## To do
All entries below must be retyped exactly, though pictures are to be skipped.

## Record set
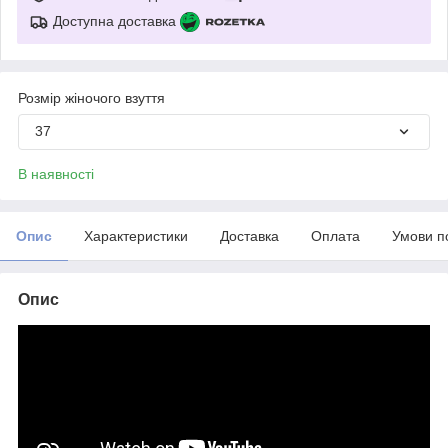
Доступна доставка
Розмір жіночого взуття
37
В наявності
Опис
Характеристики
Доставка
Оплата
Умови п
Опис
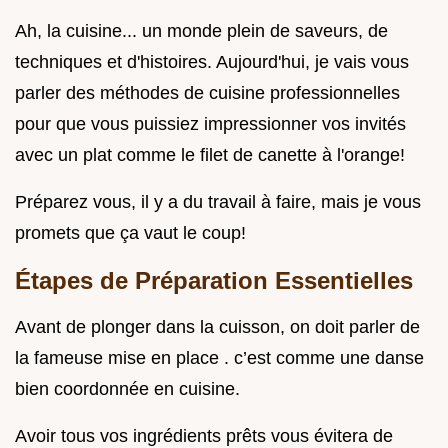
Ah, la cuisine... un monde plein de saveurs, de
techniques et d'histoires. Aujourd'hui, je vais vous
parler des méthodes de cuisine professionnelles
pour que vous puissiez impressionner vos invités
avec un plat comme le filet de canette à l'orange!
Préparez vous, il y a du travail à faire, mais je vous
promets que ça vaut le coup!
Étapes de Préparation Essentielles
Avant de plonger dans la cuisson, on doit parler de
la fameuse mise en place . c’est comme une danse
bien coordonnée en cuisine.
Avoir tous vos ingrédients prêts vous évitera de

## Task result
Доступна доставка
Розмір жіночого взуття
37
В наявності
Опис
Характеристики
Доставка
Оплата
Умови п
Опис
Ah, la cuisine... un monde plein de saveurs, de
techniques et d'histoires. Aujourd'hui, je vais vous
parler des méthodes de cuisine professionnelles
pour que vous puissiez impressionner vos invités
avec un plat comme le filet de canette à l'orange!
Préparez vous, il y a du travail à faire, mais je vous
promets que ça vaut le coup!
Étapes de Préparation Essentielles
Avant de plonger dans la cuisson, on doit parler de
la fameuse mise en place . c’est comme une danse
bien coordonnée en cuisine.
Avoir tous vos ingrédients prêts vous évitera de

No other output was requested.